The masterwork of a single man, Jonathan Blow, Braid is a labyrinthine love-letter to the platformers of yesteryear. It takes the idea of games like Mario at their foundation and changes the vernacular, creating something that is structurally familiar while being an entirely new experience. The tool that Blow uses to reform our perception of the traditional platformer in Braid is, of course, time, and not merely as a commodity as it is used in Sands of Time.

Examining Braid as a “game”, we see that it is a platformer where the player can manipulate time. Contact with an enemy leads to a very tentative death, as there isn’t a game over screen, merely a prompt telling you it’s time to press the rewind button and try that again. Soon, it becomes clear that the enemies aren’t even a threat. In fact, there are no threats in Braid. No tangible ones, anyway, just this suggestive feeling of dread in the distance that is communicated solely through the game’s atmosphere and the almost nonsensical journal entries that embargo the entrance to every world. These entries, which form the only narrative Braid contains, imply what some speculate to be anything from the loss of a loved one or an inappropriate obsession to the creation of the atomic bomb.

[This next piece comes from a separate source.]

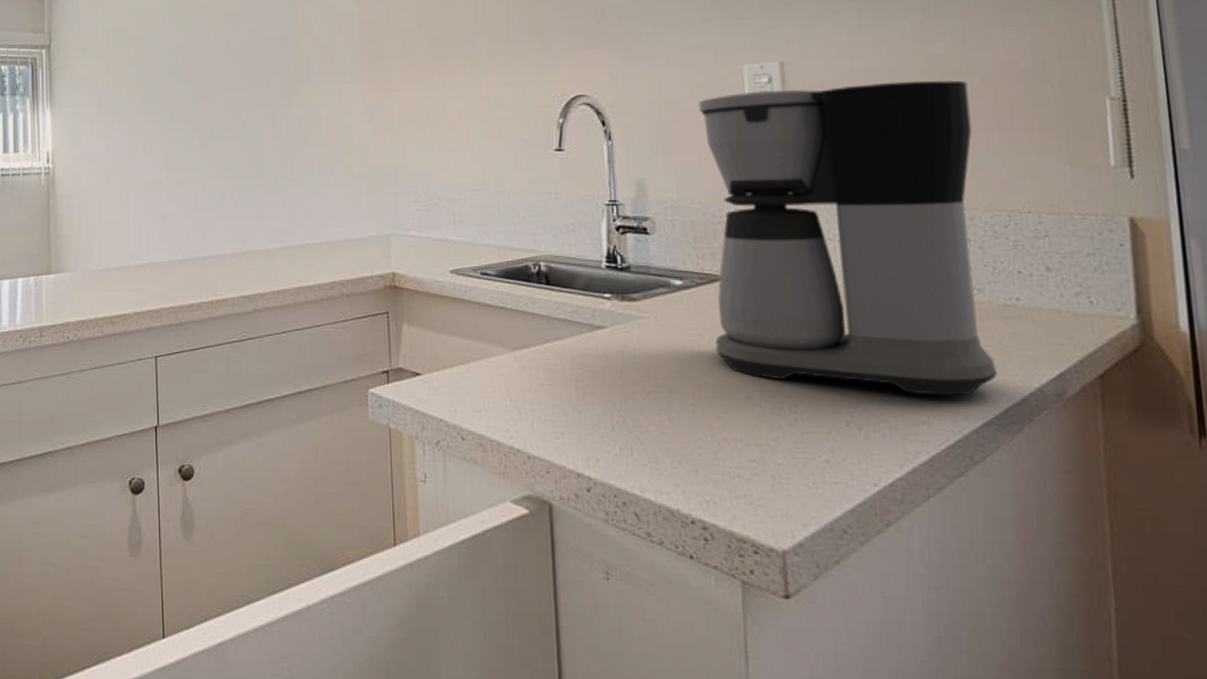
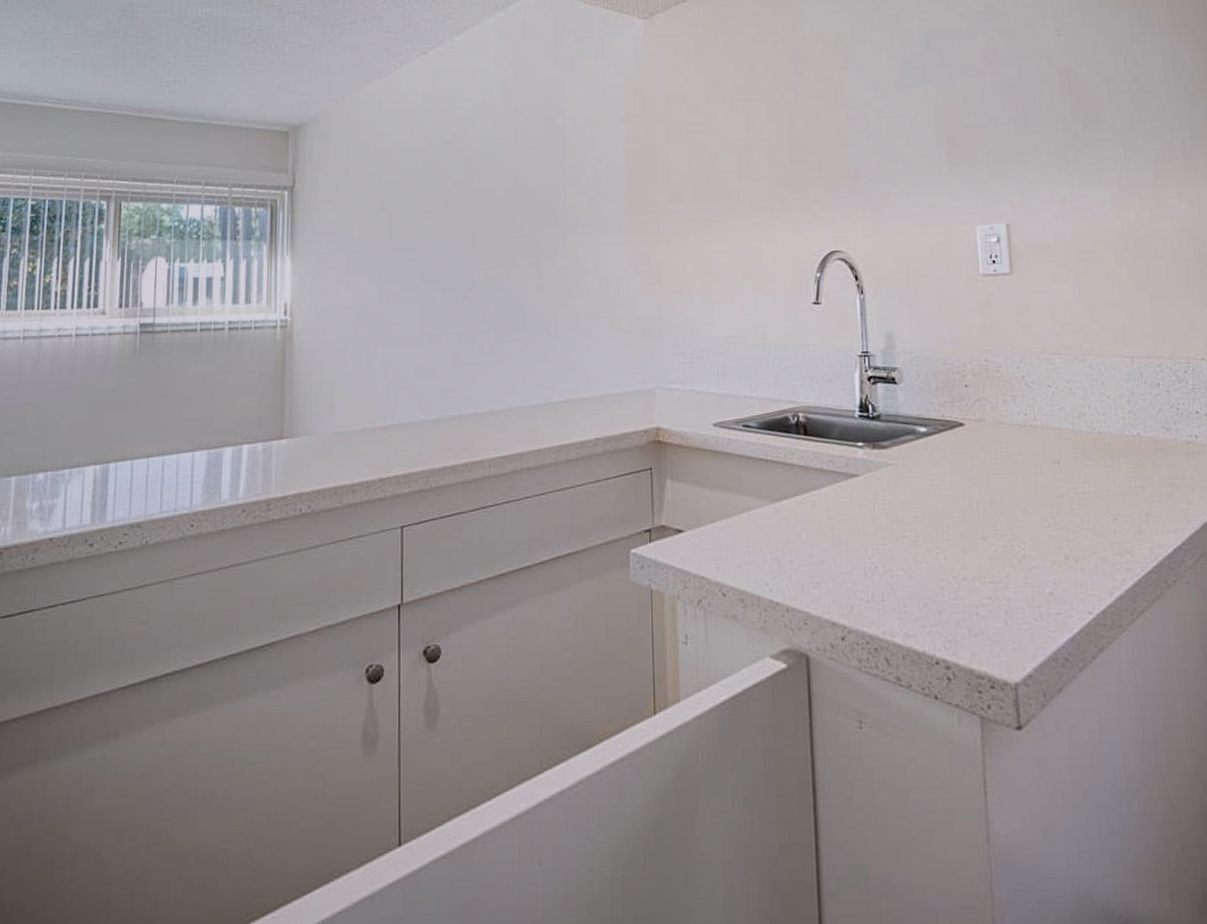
coffee maker: present [698,80,997,396] -> none [939,243,1183,527]

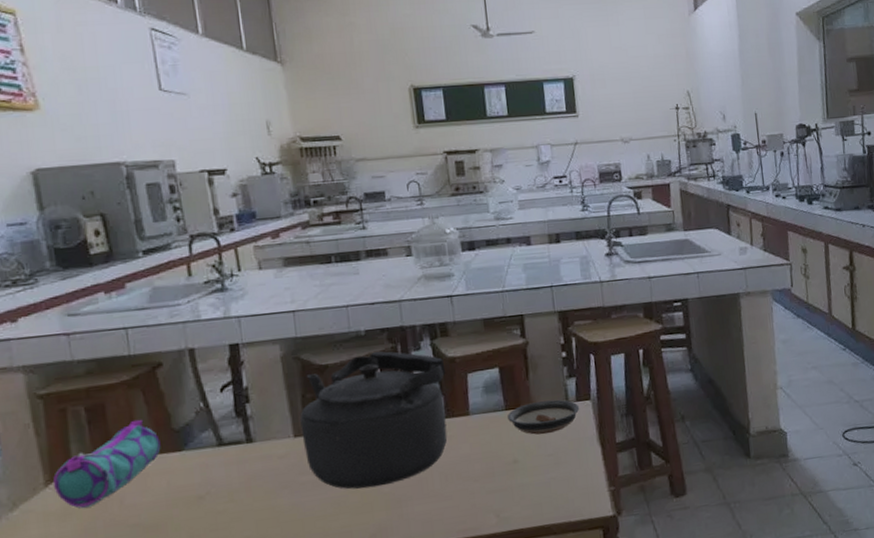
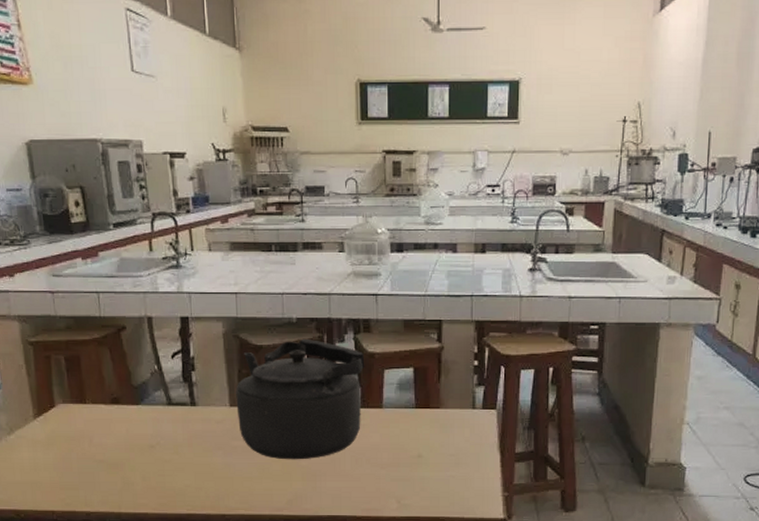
pencil case: present [53,419,161,509] -> none [39,373,123,441]
saucer: present [508,399,580,435] -> none [417,405,485,436]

Braid is a very surreal experience. It’s like watching a David Lynch film. Like in a dream, the elements it is comprised of are immediately recognizable individually, but they are mashed together in a way that puts them out of chronological context and makes the entire experience an eldritch enigma. Likewise, the game itself is constructed of set pieces from platformers we played as children, but with impossibilities strewn about that throw us off, forcing us to seek out new solutions. This motif is also apparent in the game’s overall aesthetic: the stages are constructed from mash-ups of random elements from a person’s life, with Victorian pillows, fishnets, Grecian pillars and other objects creating the exquisitely designed and detailed refuse pile that is a person’s memory. The keys that unlock these stages are puzzle pieces that create equally enigmatic images of moments in a person’s life.

Also like David Lynch, there is a fairly admissible level of pretension present that Braid’s opponents tend to exploit in criticizing Blow and his work. Indeed, it can be argued that Braid is a naked emperor masquerading as the height of fashion in the video game world. Yes, the game is ultimately a fairly simplistic platformer that’s too short and facile to merit its $15 price tag. Yes, Blow is a pretentious douche who’s hidden anything even remotely resembling a coherent narrative behind a whitewash of unintelligible, self-fellating, existential jargon.

But you know what? There is always doubt involved in true works of art. By art’s very nature, some people will simply exclude themselves from the experience for various reasons. The fact that a work of art, regardless of the medium, garners divisive opinions and vocal opposition means that it is more interesting and complicated than universal worship can allow. And, ultimately, what decides whether something is a true work of art is whether or not it can be observed in a museum decades after its creation. With video games not currently having an outlet for hallowed study such as that, only time will tell if video games like Jonathan Blow’s Braid will be viewed as such.

1 comment:

  1. Its ironic that you started this right when I started reading again, Time indeed. Good stuff as always. Oh! and I learned a new word! Self Fellating, to verbally blow one's self! haha education.